遺すもの

「どうしたん?」
夜遅く訪ねて来た息子にびっくり!
「メールの返事がなかったから、何かあったんかなと思って・・・」
さりげない気遣いに感謝である。
「先生、いかがお過ごしですか?」
季節の変わり目に、必ずメールを下さる元生徒さんに感謝である。
「何かあれば、医療と介護は全てお任せください」
と言って下さる専門家の知り合いにも感謝である。
最近は、ありがた婆さんのようになっている。
仕事柄、人の生き死にに深く関与することがあり、亡くなられた後、遺品の中にその人の人生が見えて来る。

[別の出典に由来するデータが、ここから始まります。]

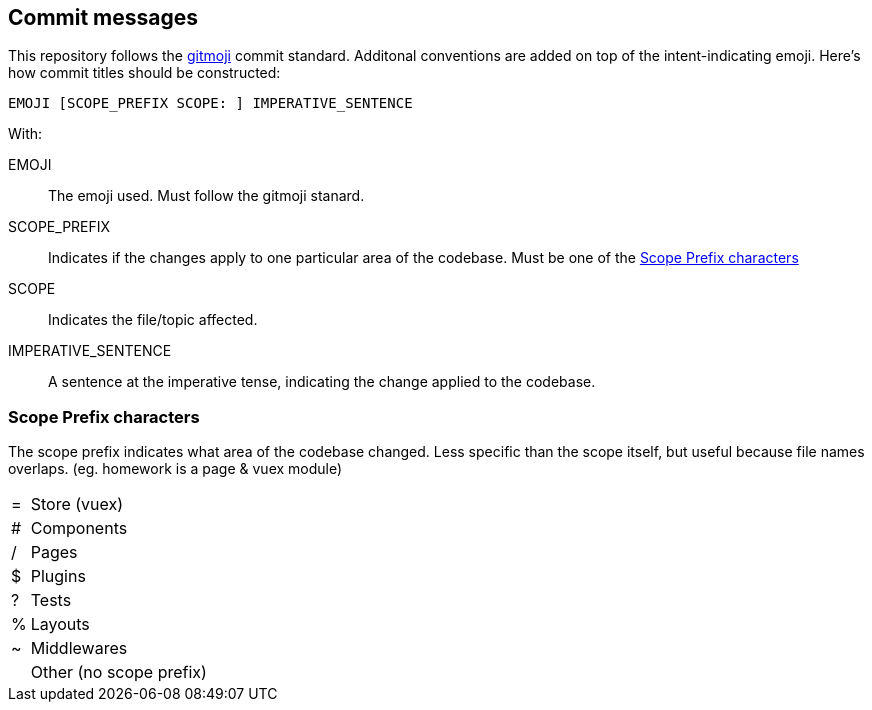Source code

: ## Commit messages

This repository follows the https://github.com/carloscuesta/gitmoji[gitmoji] commit standard.
Additonal conventions are added on top of the intent-indicating emoji. Here's how commit titles should be constructed:

```
EMOJI [SCOPE_PREFIX SCOPE: ] IMPERATIVE_SENTENCE
```

With:

EMOJI :: The emoji used. Must follow the gitmoji stanard.
SCOPE_PREFIX :: Indicates if the changes apply to one particular area of the codebase. Must be one of the <<Scope Prefix characters>>
SCOPE :: Indicates the file/topic affected.
IMPERATIVE_SENTENCE :: A sentence at the imperative tense, indicating the change applied to the codebase.


### Scope Prefix characters
The scope prefix indicates what area of the codebase changed.
Less specific than the scope itself, but useful because file names overlaps. (eg. homework is a page & vuex module)

[horizontal]
pass:[=] :: Store (vuex)
# :: Components
/ :: Pages
$ :: Plugins
? :: Tests
% :: Layouts
~ :: Middlewares
&nbsp; :: Other (no scope prefix)

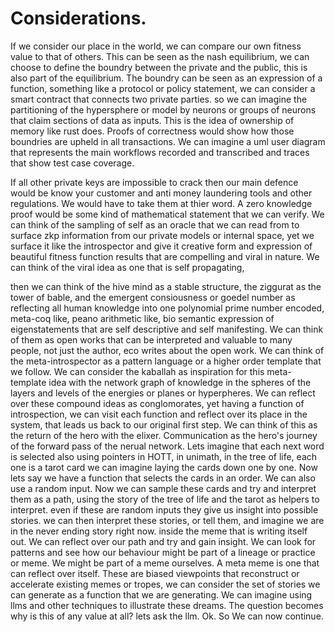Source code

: * Considerations.
If we consider our place in the world, we can compare our own fitness value to that of others.
This can be seen as the nash equilibrium, we can choose to define the boundry between the private and the
public, this is also part of the equilibrium.
The boundry can be seen as an expression of a function, something like a protocol or policy statement, we can
consider a smart contract that connects two private parties.
so we can imagine the partitioning of the hypersphere or model by neurons or groups of neurons that claim
sections of data as inputs. This is the idea of ownership of memory like rust does.
Proofs of correctness would show how those boundries are upheld in all transactions.
We can imagine a uml user diagram that represents the main workflows recorded and transcribed and traces that
show test case coverage.

If all other private keys are impossible to crack then our main defence would be know your customer and anti
money laundering tools and other regulations. We would have to take them at thier word. A zero knowledge proof
would be some kind of mathematical statement that we can verify.  We can think of the sampling of self as an
oracle that we can read from to surface zkp information from our private models or internal space, yet we
surface it like the introspector and give it creative form and expression of beautiful fitness function
results that are compelling and viral in nature.  We can think of the viral idea as one that is self
propagating,

















then we can think of the hive mind as a stable structure, the ziggurat as the tower of bable, and the emergent
consiousness or goedel number as reflecting all human knowledge into one polynomial prime number encoded,
meta-coq like, peano arithmetic like, bio semantic expression of eigenstatements that are self descriptive and
self manifesting. We can think of them as open works that can be interpreted and valuable to many people, not
just the author, eco writes about the open work. We can think of the meta-introspector as a pattern language
or a higher order template that we follow. We can consider the kaballah as inspiration for this meta-template
idea with the network graph of knowledge in the spheres of the layers and levels of the energies or planes or
hyperpheres. We can reflect over these compound ideas as conglomorates, yet having a function of
introspection, we can visit each function and reflect over its place in the system, that leads us back to our
original first step. We can think of this as the return of the hero with the elixer. Communication as the
hero's journey of the forward pass of the nerual network.  Lets imagine that each next word is selected also
using pointers in HOTT, in unimath, in the tree of life, each one is a tarot card we can imagine laying the
cards down one by one. Now lets say we have a function that selects the cards in an order.  We can also use a
random input. Now we can sample these cards and try and interpret them as a path, using the story of the tree
of life and the tarot as helpers to interpret. even if these are random inputs they give us insight into
possible stories. we can then interpret these stories, or tell them, and imagine we are in the never ending
story right now.  inside the meme that is writing itself out. We can reflect over our path and try and gain
insight. We can look for patterns and see how our behaviour might be part of a lineage or practice or meme.
We might be part of a meme ourselves. A meta meme is one that can reflect over itself. These are biased
viewpoints that reconstruct or accelerate existing memes or tropes, we can consider the set of stories we can
generate as a function that we are generating. We can imagine using llms and other techniques to illustrate
these dreams.  The question becomes why is this of any value at all?  lets ask the llm.
Ok. So We can now continue.

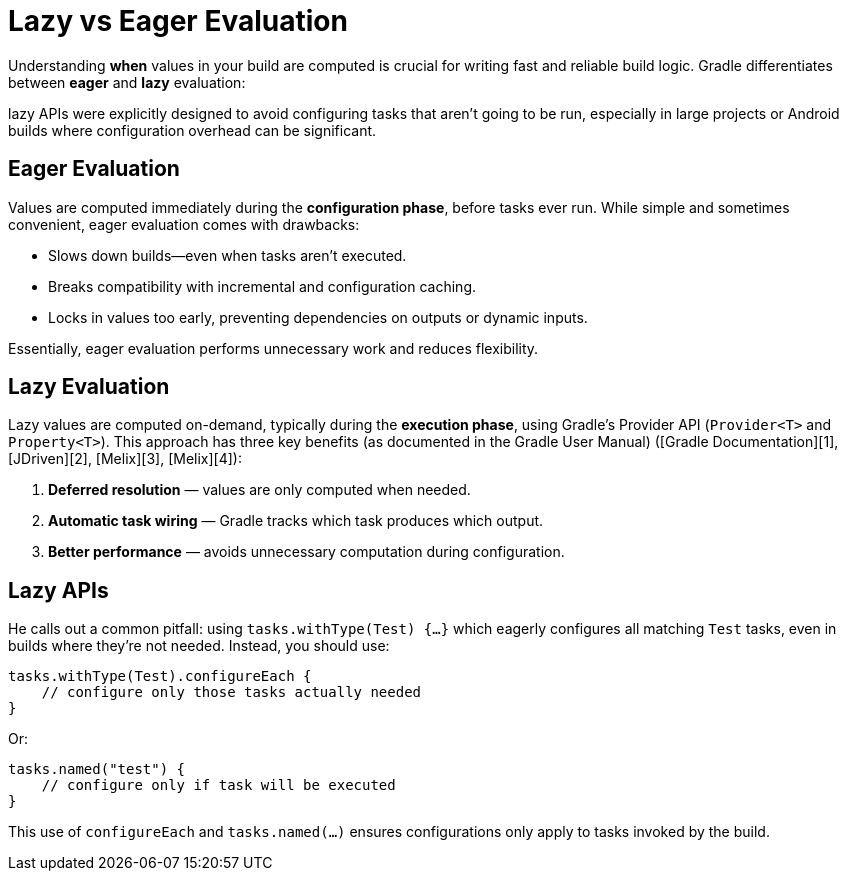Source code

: // Copyright (C) 2024 Gradle, Inc.
//
// Licensed under the Creative Commons Attribution-Noncommercial-ShareAlike 4.0 International License.;
// you may not use this file except in compliance with the License.
// You may obtain a copy of the License at
//
//      https://creativecommons.org/licenses/by-nc-sa/4.0/
//
// Unless required by applicable law or agreed to in writing, software
// distributed under the License is distributed on an "AS IS" BASIS,
// WITHOUT WARRANTIES OR CONDITIONS OF ANY KIND, either express or implied.
// See the License for the specific language governing permissions and
// limitations under the License.

= Lazy vs Eager Evaluation

Understanding **when** values in your build are computed is crucial for writing fast and reliable build logic.
Gradle differentiates between *eager* and *lazy* evaluation:

lazy APIs were explicitly designed to avoid configuring tasks that aren’t going to be run, especially in large projects or Android builds where configuration overhead can be significant.

== Eager Evaluation

Values are computed immediately during the **configuration phase**, before tasks ever run. While simple and sometimes convenient, eager evaluation comes with drawbacks:

* Slows down builds—even when tasks aren’t executed.
* Breaks compatibility with incremental and configuration caching.
* Locks in values too early, preventing dependencies on outputs or dynamic inputs.

Essentially, eager evaluation performs unnecessary work and reduces flexibility.

== Lazy Evaluation

Lazy values are computed on-demand, typically during the **execution phase**, using Gradle’s Provider API (`Provider<T>` and `Property<T>`). This approach has three key benefits (as documented in the Gradle User Manual) ([Gradle Documentation][1], [JDriven][2], [Melix][3], [Melix][4]):

1. **Deferred resolution** — values are only computed when needed.
2. **Automatic task wiring** — Gradle tracks which task produces which output.
3. **Better performance** — avoids unnecessary computation during configuration.

== Lazy APIs


He calls out a common pitfall: using `tasks.withType(Test) {…}` which eagerly configures all matching `Test` tasks, even in builds where they’re not needed. Instead, you should use:

```groovy
tasks.withType(Test).configureEach {
    // configure only those tasks actually needed
}
```

Or:

```groovy
tasks.named("test") {
    // configure only if task will be executed
}
```

This use of `configureEach` and `tasks.named(...)` ensures configurations only apply to tasks invoked by the build.
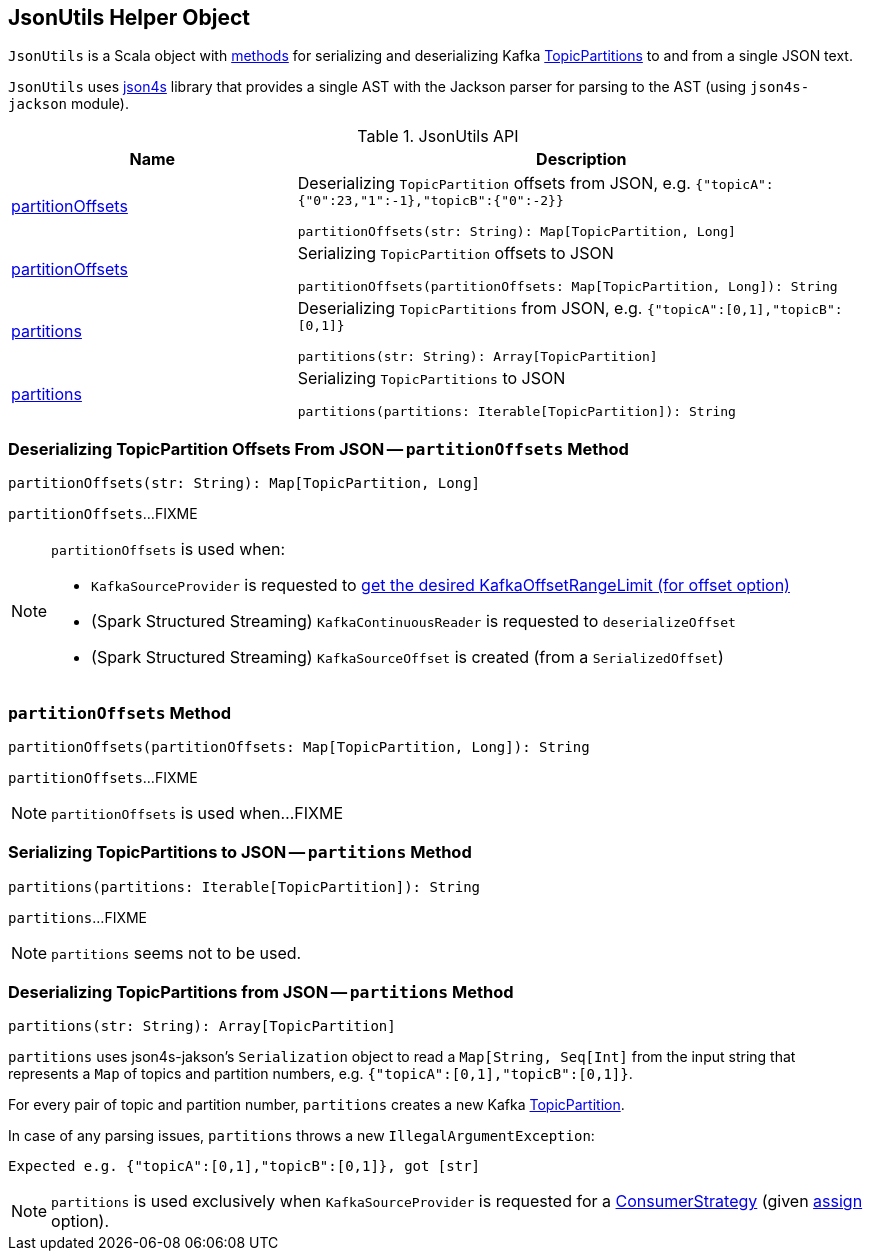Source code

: == [[JsonUtils]] JsonUtils Helper Object

`JsonUtils` is a Scala object with <<methods, methods>> for serializing and deserializing Kafka https://kafka.apache.org/20/javadoc/org/apache/kafka/common/TopicPartition.html[TopicPartitions] to and from a single JSON text.

`JsonUtils` uses http://json4s.org/[json4s] library that provides a single AST with the Jackson parser for parsing to the AST (using `json4s-jackson` module).

[[methods]]
.JsonUtils API
[cols="1,2",options="header",width="100%"]
|===
| Name
| Description

| <<partitionOffsets-String-Map, partitionOffsets>>
a| Deserializing `TopicPartition` offsets from JSON, e.g. `{"topicA":{"0":23,"1":-1},"topicB":{"0":-2}}`

[source, scala]
----
partitionOffsets(str: String): Map[TopicPartition, Long]
----

| <<partitionOffsets-Map-String, partitionOffsets>>
a| Serializing `TopicPartition` offsets to JSON

[source, scala]
----
partitionOffsets(partitionOffsets: Map[TopicPartition, Long]): String
----

| <<partitions-String-Array, partitions>>
a| Deserializing `TopicPartitions` from JSON, e.g. `{"topicA":[0,1],"topicB":[0,1]}`

[source, scala]
----
partitions(str: String): Array[TopicPartition]
----

| <<partitions-Iterable-String, partitions>>
a| Serializing `TopicPartitions` to JSON

[source, scala]
----
partitions(partitions: Iterable[TopicPartition]): String
----
|===

=== [[partitionOffsets-String-Map]] Deserializing TopicPartition Offsets From JSON -- `partitionOffsets` Method

[source, scala]
----
partitionOffsets(str: String): Map[TopicPartition, Long]
----

`partitionOffsets`...FIXME

[NOTE]
====
`partitionOffsets` is used when:

* `KafkaSourceProvider` is requested to <<spark-sql-KafkaSourceProvider.adoc#getKafkaOffsetRangeLimit, get the desired KafkaOffsetRangeLimit (for offset option)>>

* (Spark Structured Streaming) `KafkaContinuousReader` is requested to `deserializeOffset`

* (Spark Structured Streaming) `KafkaSourceOffset` is created (from a `SerializedOffset`)
====

=== [[partitionOffsets-Map-String]] `partitionOffsets` Method

[source, scala]
----
partitionOffsets(partitionOffsets: Map[TopicPartition, Long]): String
----

`partitionOffsets`...FIXME

NOTE: `partitionOffsets` is used when...FIXME

=== [[partitions-Iterable-String]] Serializing TopicPartitions to JSON -- `partitions` Method

[source, scala]
----
partitions(partitions: Iterable[TopicPartition]): String
----

`partitions`...FIXME

NOTE: `partitions` seems not to be used.

=== [[partitions-String-Array]] Deserializing TopicPartitions from JSON -- `partitions` Method

[source, scala]
----
partitions(str: String): Array[TopicPartition]
----

`partitions` uses json4s-jakson's `Serialization` object to read a `Map[String, Seq[Int]` from the input string that represents a `Map` of topics and partition numbers, e.g. `{"topicA":[0,1],"topicB":[0,1]}`.

For every pair of topic and partition number, `partitions` creates a new Kafka https://kafka.apache.org/20/javadoc/org/apache/kafka/common/TopicPartition.html[TopicPartition].

In case of any parsing issues, `partitions` throws a new `IllegalArgumentException`:

```
Expected e.g. {"topicA":[0,1],"topicB":[0,1]}, got [str]
```

NOTE: `partitions` is used exclusively when `KafkaSourceProvider` is requested for a <<spark-sql-KafkaSourceProvider.adoc#strategy, ConsumerStrategy>> (given <<spark-sql-kafka-options.adoc#assign, assign>> option).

親しい人もおられず、独りぼっちで逝かれた方も、写真やお手紙などの遺品から、その人となりを知ることがある。
最近は、エンディングノートを残したり、生きてる間に「お別れの会」を開いたりと、其れ相応の歳になると、死の準備をする人達がいる。
私も又、死に急ぐように断捨離したり、何かを残さねばならないことに焦る事があったが、
最近は、あるがままに生きて行こうと思ってきた。
蒔いた種は、いつの間にか、花が咲き実がなっていることを知ったからである。
私を取り巻く人達の中に、既に、私がいたのである。